Campus Party Brasil 8

Explicar o que é a Campus é impossível. A versão oficial é a que está na página do evento, não preciso repetir isso. Com 8 mil pessoas aqui dentro, é fácil perceber que existem muitas formas de perceber o evento e muitos públicos diferentes aqui.

Não posso falar pelos outros, só por mim. A CP é o momento que inicia meu ano mental. Onde eu saio de uma realidade onde as pessoas estão em um universo onde escuto minha superior hierárquica dizer que "escola não é lugar de tecnologia" e os professores tem pavor da ideia de fazerem qualquer coisa que envolva um tablet ou um pc, mesmo que fiquem conectados no facebook e no whatsapp o dia todo. Mas quando eu falo de uso pedagógico do Facebook, sou olhada como se eu fosse a Horta tentando me comunicar com o Spock.

Uma pessoa disse que só alguém que usa drogas estranhas acampa na CP se puder evitar. Eu gosto, não tive problemas (mentiraaaaaa, um arame atravessou o chão da barraca e esfaqueou nosso colchão inflável e a regra tem sido dormir no colchão cheio, feliz e confortável e acordar no chão. mas foi só isso.) . O conceito de imergir me agrada.

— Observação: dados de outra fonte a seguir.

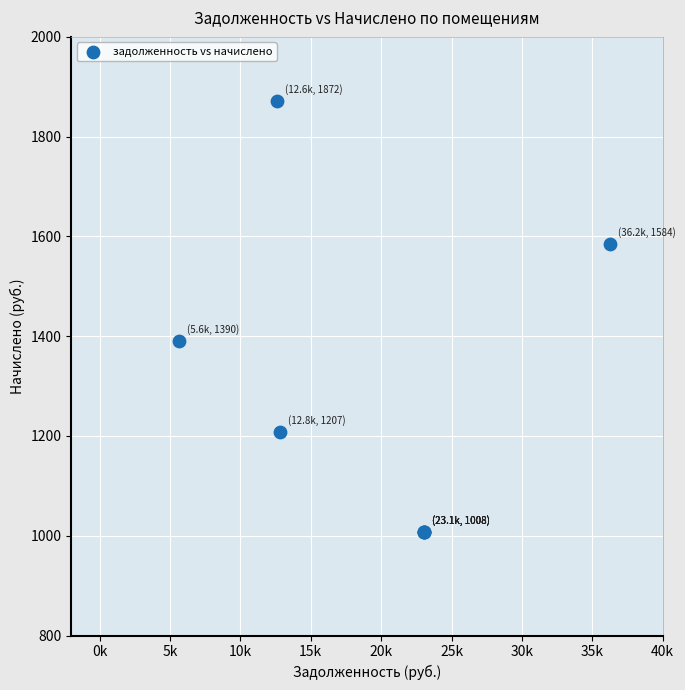

What Y value in the scatter plot is closest to 1440?

1389.6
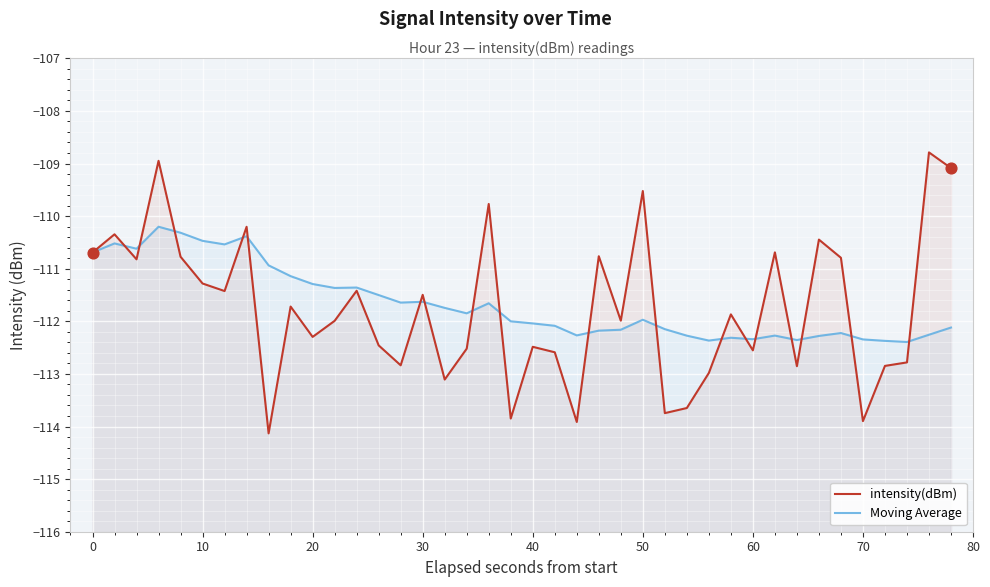

At how many categories does at least one series exceed -109?

2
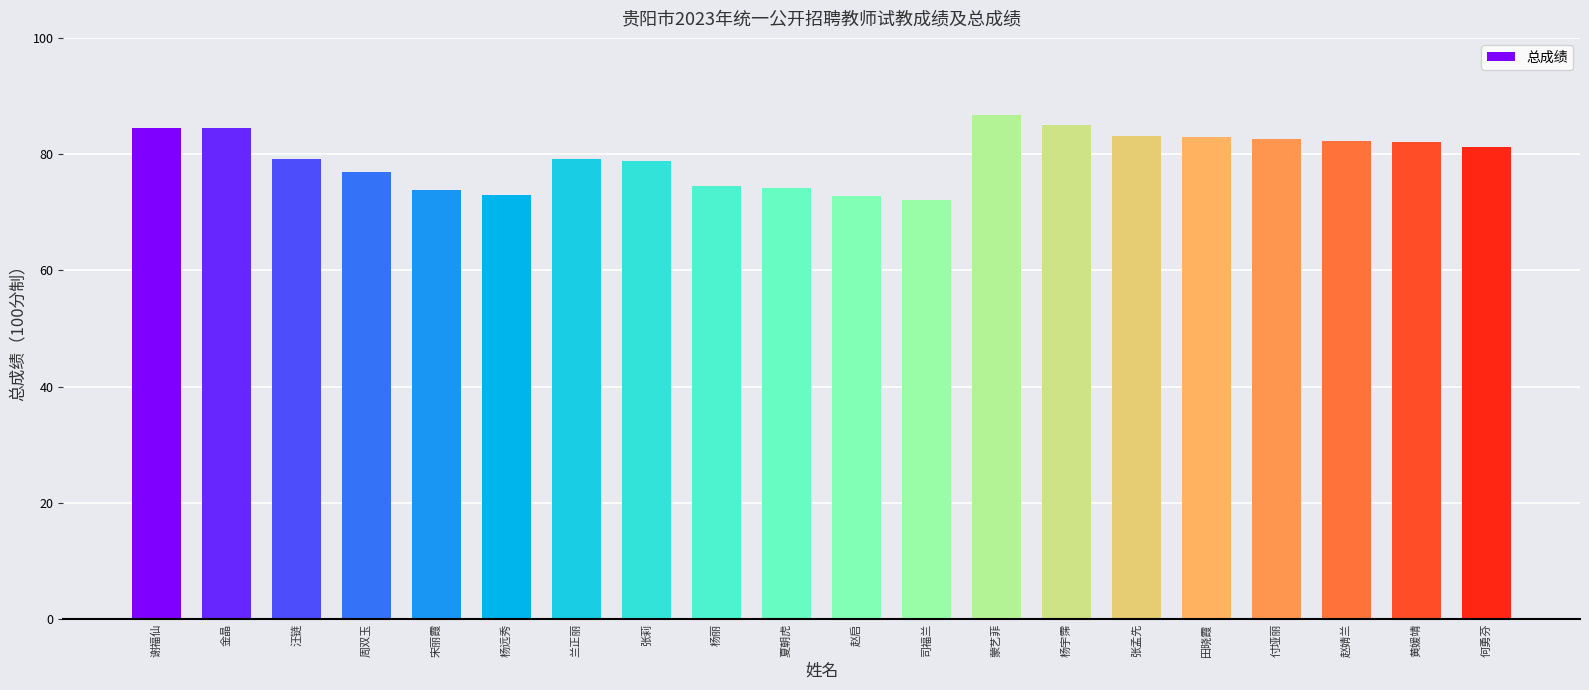

At which category does the chart reach its peak across all series?

蒙艺菲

Eu estou em Nárnia, que é uma Narnia que tem um bocado de problemas, mas também tem um enorme potencial de maravilhamento.

Aqui eu posso assistir palestras e mesas e debates sobre N assuntos que pautam meu ano, em amplos aspectos. Com o bônus de que aqui tem música, tem cineminha, tem bagunça, tem manifestações estéticas e um potencial de TAZ.

Chegamos na terça a noite, depois de uma série de desventuras que Murphy põe na nossa vida. Mas ok, a terça foi bem vazia porque esse ano tem um dia a menos de CP, então a terça foi o dia de abertura dos portões. Hoje peguei algumas palestras bem interessantes, que me colocaram pensando. O tema comum? Narrativas. Narrativas para todo canto.

Tenho uma efervecência na mente. Agora vou dormir porque o dia começa cedo e só termina sabe se lá quando... porque a coisa aqui rola 24 horas.